Tuesday, September 06, 2011

Religion is a major source of division

The Centre of Inquiry Canada and Canadian Secular Alliance (I am a proud member of both organizations) were asked to respond to two articles in July of 2010 - Religion not the only source of division and Canada, taxpayers, and religious liberty. I volunteered to write the piece.

Unfortunately, the Holy Post (the National Post's religion blog) decided after the reponse was drafted that the essay should stand on its own, so the published version was renamed Religious groups have no claim on tax dollars and the edits made the piece significantly weaker, in my view. 

Here is the original response written on behalf of the Canadian Secular Alliance:

Religion is a major source of division

A judge in Quebec recently ruled that teaching a world religion course from a secular perspective (that is, examining the tenets of various faiths without upholding any particular one as exclusively true) is a "totalitarian" infringement on the freedom of religious schools to entrench their dogmas in the minds of their students.

Should the judgment be upheld, the natural extension would be to apply the same logic to all religious factions.

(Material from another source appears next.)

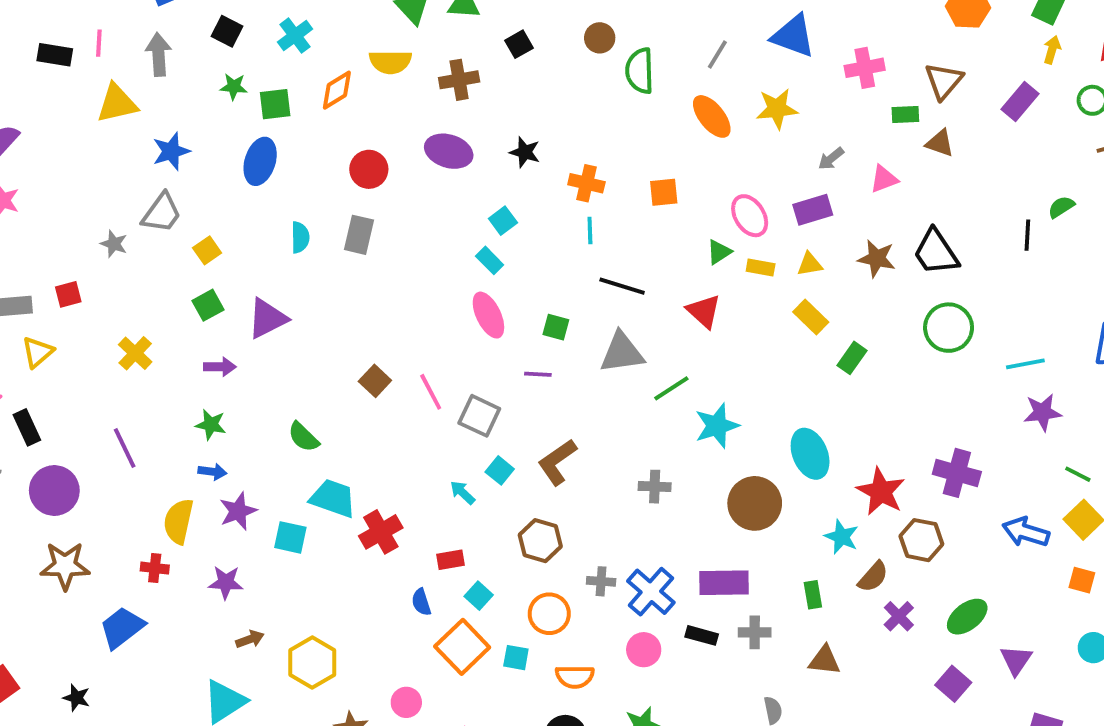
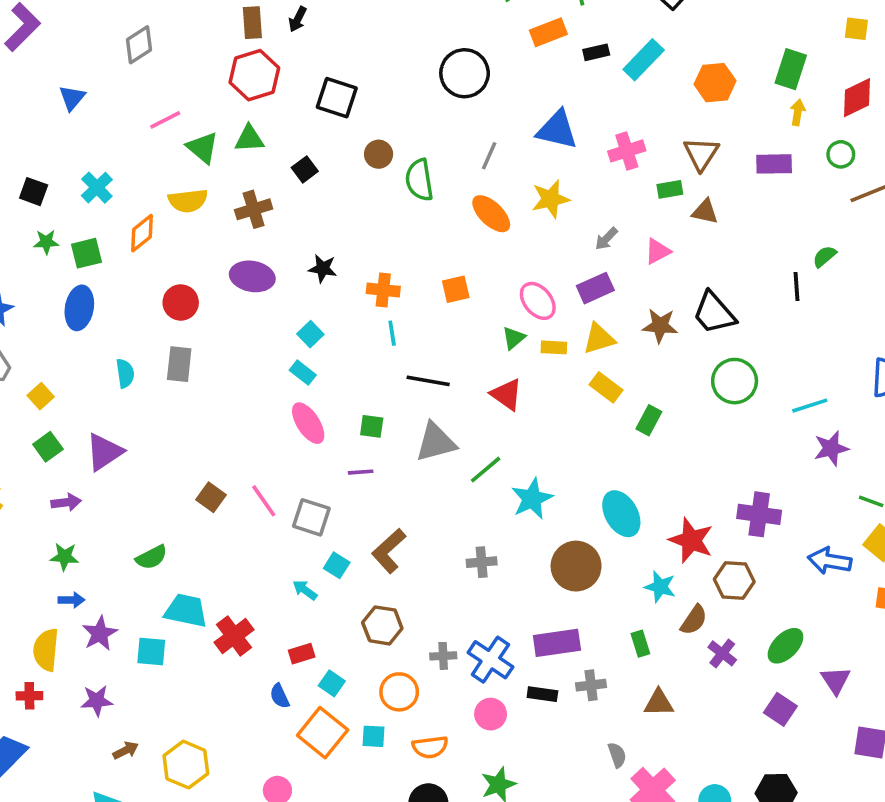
purple rectangle: (1020, 102) -> (774, 164), turned 56
yellow triangle: (810, 264) -> (599, 339), size x1.4
green semicircle: (303, 437) -> (151, 557), turned -64

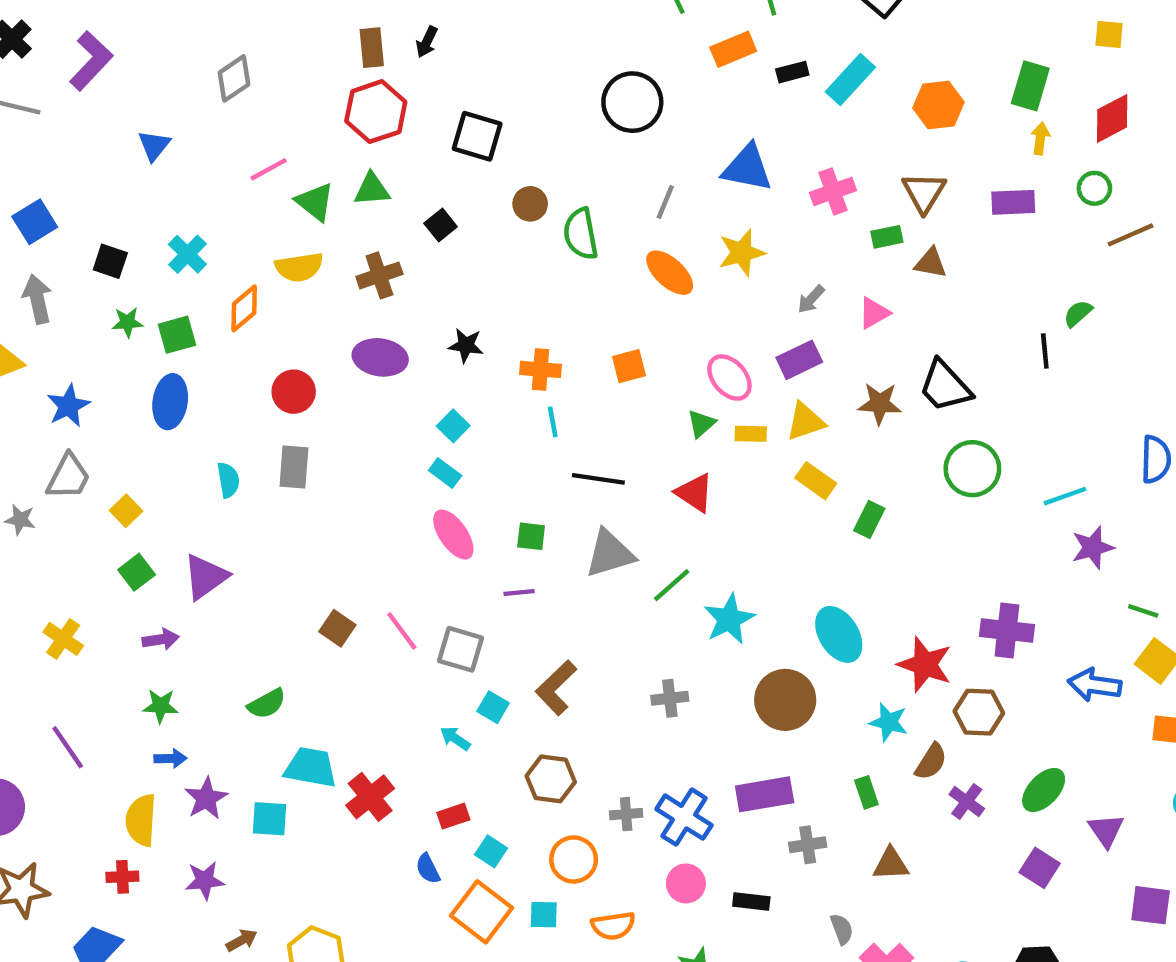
black rectangle: (542, 694) -> (751, 902), moved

This would pit Jesuit against Lutheran against Sunni against Jew against Hindu, and so on, all fighting for larger grants and subsidies from the public purse.

The true offence for secular-minded Canadians (which include some religious, doubting, and non-believing citizens) is that such schools are in violation of provincial education standards while happily accepting public funds.

Some have argued that public money is not secular money. Yet it absolutely should be the case. Public money should not be spent supporting only its left-handed citizens or those with red hair. Private citizens, of course, may dispense their accumulated wealth as they see fit. But public money should be used to maximize the well being of all Canadians, not just those who adhere to a specific sect. This is a key property of a secular state - no individual is granted special treatment based on his or her particular faith, or the absence thereof.

Yet in a curiously argued piece entitled, “Religion not the only source of division,” Ray Pennings laments the slow and steady decline of active theists in Canada.

Pennings claims that “32 per cent of Canadians who are active in their belief make 65 per cent of the nation’s direct charitable donations,” but that only “42 per cent of the $2.1 billion raised annually” can be considered “secular.” Therefore, according to Pennings, nearly a quarter of all donations - or about half a BILLION dollars - are for purely evangelical and proselytising activities that have nothing to do with the relief of poverty, disease, or distress.

Pennings also asserts that non-theists "are responsible for 35 per cent of Canada’s total contributions.” This is impressive, given they make up approximately 23% of Canada's population, according to a Harris Decima poll conducted in May 2008. So while "theists punch far above their weight when it comes to contributing to charities," non-theists do so to a considerably greater extent. According to Pennings’ own figures, theists contribute $81 each on average to genuinely charitable causes, while the average non-theist donates $94. Perhaps those concerned about the well-being of Canadians most in need should embrace Pennings' observation that active believers are “declining by 1 to 2 per cent annually.”

Religious voices have a place in public discourse, but they must be earned, not automatically granted. They should not be funded with taxpayer money, nor should public institutions be proclaiming the inerrancy of any creed. In other words, just like everyone else, believers must make their case on their own time, on their own dime.

Interestingly, Pennings grants a key argument made by secularists of all backgrounds – that "religion can be, has been, is and will likely continue to be a subject of division between people." No one has argued that religion is the only source of friction between human beings; but why should government perpetuate and subsidize an acknowledged fractious and anti-social force?